Known colloquially as “dinner plate hibiscus” because of its large flowers, the hardy hibiscus flowers can reach a width of 6 to 8 inches. They come in various shades, from red to pink to lavender to white.
Gardeners can grow Hibiscus moscheutos in USDA plant hardiness zones 4–9.
Hibiscus Rosa-Sinensis (Tropical Hibiscuses)
The Hibiscus rosa-sinensis (tropical hibiscus), often called Chinese Hibiscus, is not known to be poisonous to dogs or cats.
Compared to perennials, their tropical flowers are smaller at 4 to 6 inches, and they come in a variety of colors, from orange to red to pink to yellow.
Chinese hibiscus is a tropical evergreen shrub that is hardy to USDA zones 10-11, where it is best planted in wet, organically rich, well-drained soils in full sun. Those who live in different climate zones may be able to cultivate them as indoor houseplants and then bring them outside for the summer months.

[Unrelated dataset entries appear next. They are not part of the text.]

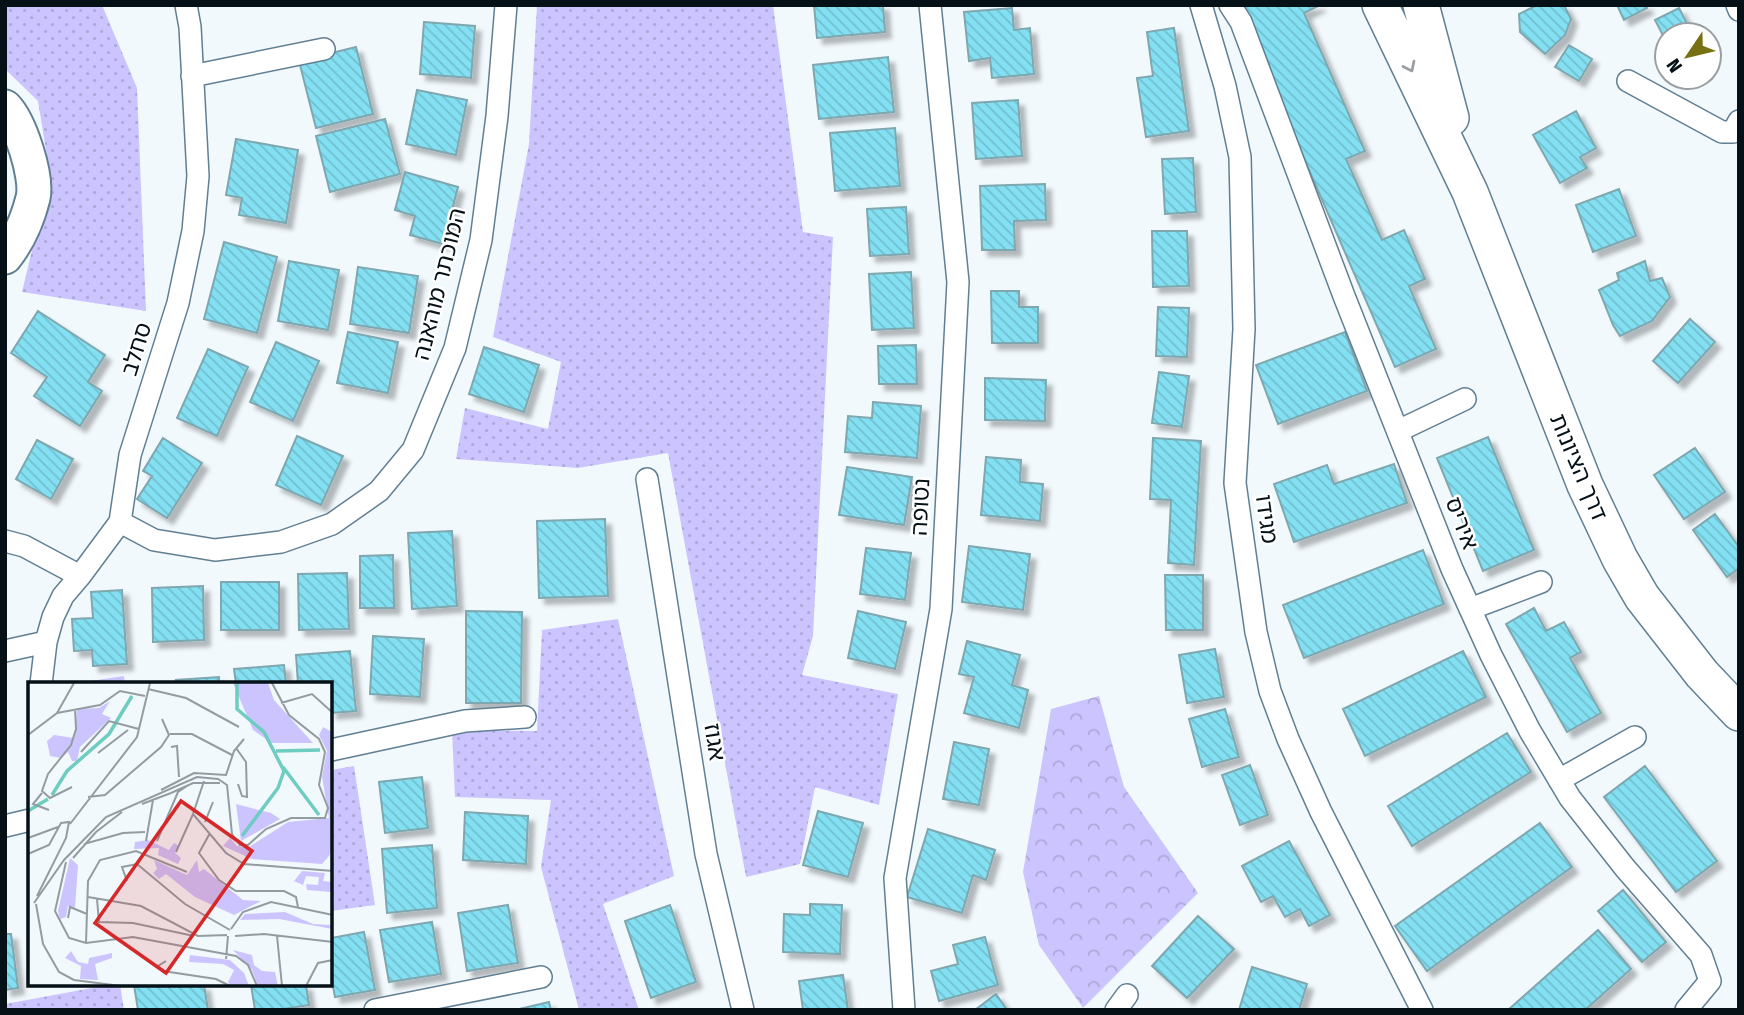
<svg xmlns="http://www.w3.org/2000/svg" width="1744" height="1015" viewBox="0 0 1744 1015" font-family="'Fira Sans Condensed','Noto Sans Hebrew',sans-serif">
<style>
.grass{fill:url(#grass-dots)}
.park{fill:url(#park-crowns)}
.pitch{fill:#ccc4fe}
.building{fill:url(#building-back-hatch);stroke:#7ea7af;stroke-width:2;filter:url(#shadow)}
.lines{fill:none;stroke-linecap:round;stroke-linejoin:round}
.minor-casing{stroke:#617f93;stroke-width:24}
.primary-casing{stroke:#617f93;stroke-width:37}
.trunk-casing{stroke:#617f93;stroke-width:38}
.minor{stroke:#fff;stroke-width:21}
.primary{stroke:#fff;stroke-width:33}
.trunk{stroke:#fff;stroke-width:35}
.oneway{stroke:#9b9fa2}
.labels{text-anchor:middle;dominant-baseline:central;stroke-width:5;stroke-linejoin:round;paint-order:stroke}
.street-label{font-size:23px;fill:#051017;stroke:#fff}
.inset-river{fill:none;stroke:#6eccc0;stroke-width:3.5}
.inset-road{fill:none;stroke:#939ca1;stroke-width:2}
.view{fill:#d62828;fill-opacity:0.15;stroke:#d62828;stroke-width:3.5}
.inset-edge{fill:none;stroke:#051017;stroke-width:3.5}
</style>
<defs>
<pattern id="grass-dots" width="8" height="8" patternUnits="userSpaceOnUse" patternTransform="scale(1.75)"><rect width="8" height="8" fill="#ccc4fe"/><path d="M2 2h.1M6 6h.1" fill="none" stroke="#aea7d9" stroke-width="1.8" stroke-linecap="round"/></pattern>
<pattern id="park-crowns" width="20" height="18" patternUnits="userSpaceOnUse" patternTransform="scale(1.75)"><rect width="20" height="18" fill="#ccc4fe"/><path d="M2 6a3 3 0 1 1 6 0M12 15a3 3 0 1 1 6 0" fill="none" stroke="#aea7d9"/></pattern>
<pattern id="building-back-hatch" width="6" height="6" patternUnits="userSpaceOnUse" patternTransform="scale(1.75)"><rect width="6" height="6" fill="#83e0f2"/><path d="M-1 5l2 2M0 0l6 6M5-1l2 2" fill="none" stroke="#70bfcf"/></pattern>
<filter id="shadow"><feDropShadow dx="6" dy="6" stdDeviation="2" flood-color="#0004"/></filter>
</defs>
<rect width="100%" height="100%" fill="#f2f9fd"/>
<path class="grass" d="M5,5H102L137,88L146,311L22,292L50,175L38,101L5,69Z
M537,5H773L803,232L833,237L813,636L802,675L898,694L879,805L815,787L800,864L746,877L668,453L578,468L456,459L465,408L548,429L561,362L493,337L529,144Z
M618,619L674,876L603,904L639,1010H579L541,867L551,800L455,797L452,730L537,731L542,630Z
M354,766L375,905L331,911V770Z
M108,985H120L124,1010H5V1004Z"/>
<path class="park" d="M1099,696L1124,787L1198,893L1083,1008L1039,945L1023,872L1051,709Z"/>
<path class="pitch" d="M124,676L125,684H69Z"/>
<path class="building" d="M814,5H883L885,32L817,38Z
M1237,5H1320L1304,13L1365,151L1346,159L1382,240L1404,230L1425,279L1409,286L1436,349L1395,367Z
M1537,5H1564L1571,19L1565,35L1545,54L1520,32L1519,14Z
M1617,5H1646L1647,8L1624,20Z
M1012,8L1014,30L1030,28L1034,74L992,78L990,58L969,61L964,12Z
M1679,8L1693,35H1667V43L1655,20Z
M424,22L475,26L471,78L420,74Z
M1174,28L1189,131L1146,137L1137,78L1153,76L1147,32Z
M1569,45L1592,59L1579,81L1555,67Z
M356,47L373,114L316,128L299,61Z
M888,57L894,112L819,119L813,65Z
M417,90L467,100L456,155L406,144Z
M1018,100L1022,156L976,159L972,103Z
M1576,111L1596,148L1580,157L1587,168L1560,183L1533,135Z
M385,119L400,174L330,192L316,136Z
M895,128L900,186L835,191L830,133Z
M236,139L298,150L286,223L239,215L242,198L226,195Z
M1193,158L1196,212L1165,214L1162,159Z
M405,172L458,187L443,244L410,235L415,216L395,210Z
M1045,184L1046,220L1014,221L1015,250H982L980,186Z
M1619,189L1636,236L1593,252L1576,205Z
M906,207L909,254L870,256L867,209Z
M1152,231H1187L1189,286L1153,287Z
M224,242L277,257L257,333L204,319Z
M289,261L339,270L328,330L278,321Z
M1645,261L1650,281L1662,278L1670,297L1652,321L1620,336L1613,325L1599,290L1619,280L1617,273Z
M358,267L418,276L409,333L350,324Z
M911,272L914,328L872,330L869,274Z
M991,291H1019V307H1038V343H992Z
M1158,307L1189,308L1187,357L1156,356Z
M38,311L105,355L88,382L102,391L80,426L34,396L47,377L11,353Z
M1690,319L1715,342L1678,383L1653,361Z
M348,332L398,342L388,393L337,383Z
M1345,332L1367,391L1278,424L1256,365Z
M276,342L319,361L293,421L250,402Z
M916,345L917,384H879L878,346Z
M484,347L539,365L524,412L469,394Z
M208,349L248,367L217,436L177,418Z
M1159,372L1189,376L1182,427L1152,423Z
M985,378L1046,380L1045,421L985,420Z
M873,402L921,406L917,458L845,452L848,416L872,418Z
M297,436L343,456L321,505L276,485Z
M1488,437L1534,550L1483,571L1437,458Z
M163,438L202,463L167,518L137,499L152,476L143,471Z
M1153,438L1201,441L1194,565L1168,563L1171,500L1150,499Z
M37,440L73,459L51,499L16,479Z
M1695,448L1725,492L1684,519L1654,475Z
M986,457L1021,460L1020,482L1043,484L1040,521L981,515Z
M1394,464L1407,503L1294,542L1274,484L1327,465L1334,484Z
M847,467L912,477L904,525L839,515Z
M1715,514L1739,547V568L1727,577L1693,530Z
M605,519L608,596L539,598L537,521Z
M452,531L457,606L412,609L408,533Z
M969,546L1030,554L1023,610L962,602Z
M866,548L911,553L905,600L860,594Z
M1423,550L1444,604L1304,658L1283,605Z
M393,555L394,608H360V556Z
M347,573L349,629L299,630L298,574Z
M1165,575H1203V630H1166Z
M221,582H279V630H221Z
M203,586L204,640L153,642L152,588Z
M122,590L127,664L93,666L92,650L74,651L72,619L93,618L91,592Z
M1534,608L1546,631L1564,622L1581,652L1570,658L1601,713L1567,732L1506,624Z
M466,611L522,612L521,703H466Z
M858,611L906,622L895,669L848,658Z
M373,636L424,639L420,697L370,694Z
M967,641L1020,655L1012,685L1028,690L1019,728L964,713L974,677L959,674Z
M1215,649L1224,697L1187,703L1179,655Z
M350,651L356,711L331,713V684H298L296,655Z
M1463,651L1486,697L1365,756L1343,709Z
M284,665L286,684H236L234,669Z
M219,677V684H177L176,680Z
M1225,709L1239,757L1202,767L1189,719Z
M1507,733L1531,772L1412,846L1388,806Z
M954,742L989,749L979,805L943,799Z
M1250,765L1268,815L1240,825L1222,775Z
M1645,766L1717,861L1676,892L1604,797Z
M422,777L428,828L385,833L379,782Z
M818,811L863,823L848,877L803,865Z
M465,812L528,816L526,864L463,860Z
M1540,823L1572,867L1427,971L1395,926Z
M928,829L995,850L986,880L973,875L962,913L907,897Z
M1289,841L1330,915L1309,926L1300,909L1285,917L1273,896L1261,902L1242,866Z
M432,845L437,908L387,913L382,849Z
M1623,890L1666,942L1642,962L1598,911Z
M810,904L842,905L840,954L783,952L784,914L810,915Z
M508,905L518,963L467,971L458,913Z
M670,905L696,982L651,998L625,921Z
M1198,916L1234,949L1187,998L1152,966Z
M432,922L441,974L389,982L380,930Z
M1598,930L1631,969L1585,1010H1508Z
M364,932L375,990L335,997L331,976V938Z
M5,934H11L18,988L5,990Z
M985,937L998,985L939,1001L931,971L958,964L953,945Z
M1252,967L1307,984L1299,1010H1239Z
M843,975L848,1010H803L799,981Z
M134,985H204L208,1010H138Z
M251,985H306L309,1005L277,1010H255Z
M996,994L1007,1010H975Z
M549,1002L551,1010H515Z"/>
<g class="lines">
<defs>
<path id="minor" d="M1201,5L1225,86L1240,157L1244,329L1235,483L1256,632L1270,691L1288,739L1321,812L1422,1010
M1230,5L1241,22L1344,296L1452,569L1491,655L1530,731L1570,798L1625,868L1701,955L1710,981L1686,1010
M1737,5L1739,10
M192,76L324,49
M1628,81L1722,132H1733L1739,121
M1398,431L1465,399
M647,479L706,854L743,1010
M120,522L154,540L215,550L281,542L332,524L379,491L413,450L455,348L481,240L497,116L506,5
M5,541L24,546L80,576
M1470,609L1541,582
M5,651L46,642
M41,684L46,642L53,617L63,596L80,576L120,522L130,455L178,303L193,231L198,176L190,27L186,5
M331,750L465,721L525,717
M1559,780L1635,737
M5,826L30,820
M375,1010L541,977
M904,1010L895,878L941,609L958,282L930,5
M1116,1010L1127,995"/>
<path id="primary" d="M5,107C20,122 38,177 33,198C28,218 18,241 5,257"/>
<path id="trunk" d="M1380,5L1470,192L1585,485L1620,559L1642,597L1702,674L1739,713
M1421,5L1451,118"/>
</defs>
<use href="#minor" class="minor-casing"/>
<use href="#primary" class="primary-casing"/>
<use href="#trunk" class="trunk-casing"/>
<use href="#minor" class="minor"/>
<use href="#primary" class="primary"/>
<use href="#trunk" class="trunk"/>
</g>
<defs><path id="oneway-chevron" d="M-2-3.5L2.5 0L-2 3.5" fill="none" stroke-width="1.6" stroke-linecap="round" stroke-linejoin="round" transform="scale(1.75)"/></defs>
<use class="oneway" href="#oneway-chevron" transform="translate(1410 67) rotate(64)"/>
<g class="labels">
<g class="street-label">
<text transform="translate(439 284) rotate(-76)">המוכתר מוהאנה</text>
<text transform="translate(136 349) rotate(-73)">סחלב</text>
<text transform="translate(1579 467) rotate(67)">דרך הציונות</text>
<text transform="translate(920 507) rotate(-87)">נטופה</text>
<text transform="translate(1267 519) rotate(82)">מגידו</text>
<text transform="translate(1462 523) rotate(69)">איריס</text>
<text transform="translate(715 742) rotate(81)">אגוז</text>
</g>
</g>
<g transform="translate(28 682)">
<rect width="304" height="304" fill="#f2f9fd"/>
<path d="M205,1H240L246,18L285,61H244L225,48ZM82,19L74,32L83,36L52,65L49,79H44L40,70L33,76L22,74L19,59L26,53L46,56L49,27L71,26ZM295,45L304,50V165L301,174L294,182L224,177L195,164L202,156L209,164L221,165L260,140L301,136L294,95L299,69L291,53ZM208,122L243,131L252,137L213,159ZM120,158L141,168L146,161L151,164L147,171L153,176L150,182L130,173L131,166L106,167L107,160ZM42,176L50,183L47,226L40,224L38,235L32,237L30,229ZM126,178L159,193L169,178L171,190L176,187L215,218L233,219L206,233L167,215L138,192L131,197L125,191L129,187ZM274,189L297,191L295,199L304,200L303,210L279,208L278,202L290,203L291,195L278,194L275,203L266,199ZM43,269L50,280L60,282L61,276L84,271V276L67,282L70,298L52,297L53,284L37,276ZM162,273L202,278L216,291L221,304H203L200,300L206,288L195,282L161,280Z" fill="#ccc4fe"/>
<path d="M257,230L285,242L304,243V247L251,237L212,238L217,232ZM205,268L224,273L226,283L234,289L247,290L250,304H230L224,288Z" fill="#ccc4fe"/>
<path class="inset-river" d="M209,1V27L236,50L256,89L250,106L214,154M248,69L292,68M255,85L291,133M24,113L39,89L81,52L104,14M0,129L20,117"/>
<path class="inset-road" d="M120,7L158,16L211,45M253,21L284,12L305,31M29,31L72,23L92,9L117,14M142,52H164L204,73M0,53L29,31L46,1M143,65L149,64L151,95M208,66L218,80L219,115L214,114L210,102M53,70L81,39L111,47M70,71L100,48M44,105L22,116L14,109L20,92L43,63L48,47L47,27M133,108L166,91L198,93L206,69L216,57M14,111L5,122L21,128M143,111L165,101H192M60,115L77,113L133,65L141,53L134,37M114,122L143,111M165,132L176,99M177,140L185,120M42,142L109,55L122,1M182,151L171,171L191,198L208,209H256L268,215L270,225M0,156L30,145M118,159L125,118M129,159L150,110L159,104M56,162L95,151L117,150M148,170L165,132L198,171L216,182L305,189M0,172L21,163L33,141L41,140L38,156L9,214M45,176L68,150L94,130M38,180L27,229L41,256L58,261L105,255L208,274L220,283L229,304M99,199L94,185L109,182L157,222L202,248M60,215L113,224L170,254L199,253M69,217L71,240L105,241L166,254M6,221L36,178L78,135L169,95L190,97L199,103L204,152L212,163H220L238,147L263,136H297L300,126L291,103L297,70L291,57L261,33L244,1M8,222L15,262L31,290L46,298L93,304M40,236L42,225L59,232M203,247L215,230L243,220L305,233M207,254L236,252L305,260M249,254L254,304M58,261L60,199L72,178L108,169L159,190M198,277L200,254M138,279L130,284L135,289L188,297L202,304M278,304L290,281L305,278"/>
<path class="view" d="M153,119L224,169L138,291L67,241Z"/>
<rect width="304" height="304" class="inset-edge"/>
</g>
<rect width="1744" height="1015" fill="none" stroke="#051017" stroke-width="14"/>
<g transform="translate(1688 56) rotate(235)"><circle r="33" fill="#ffffff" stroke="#9b9fa2" stroke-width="2"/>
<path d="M0-5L12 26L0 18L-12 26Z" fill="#787113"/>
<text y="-10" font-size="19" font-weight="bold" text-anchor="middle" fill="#051017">N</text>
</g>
</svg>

Symptoms of Rose of Sharon Hibiscus Poisoning in Pets
Pets who have been poisoned by the rose of Sharon show the following symptoms:
- Appetite loss
The rose of Sharon hibiscus root, according to some studies, is highly toxic and can cause more serious symptoms, such as:
- Mouth or throat stinging or burning
- Corneal discomfort or damage
- Gagging and coughing
- Mouth or tongue swelling or blistering
- Discomfort in swallowing
Both the blooms and the stems of this plant are toxic to cats, according to the Charlotte Humane Society.
What To Do If Your Dog Or Cat Has Eaten Hibiscus
Consult a veterinarian right away if any of the above signs appear in your cat or dog. It is possible that your pet has ingested something harmful, even if the rose of Sharon is not to blame.
How To Avoid Hibiscus Poisoning in Pets
For your pets’ sake, and considering contradicting reports, try to keep them away from the rose of Sharon hibiscus as much as possible. Avoiding planting hibiscus of this type is one way to achieve this goal. Many other types of plants have not been linked to negative effects on pets, including the tropical or hardy hibiscuses mentioned above. Growing these varieties is the safest alternative.
If your growing zone is best suited for the rose of Sharon, and you opt to plant this type, keep an eye on your pets while they are in the garden. To try and keep animals away from the plant, you can use shells or thorny vines scattered about the area.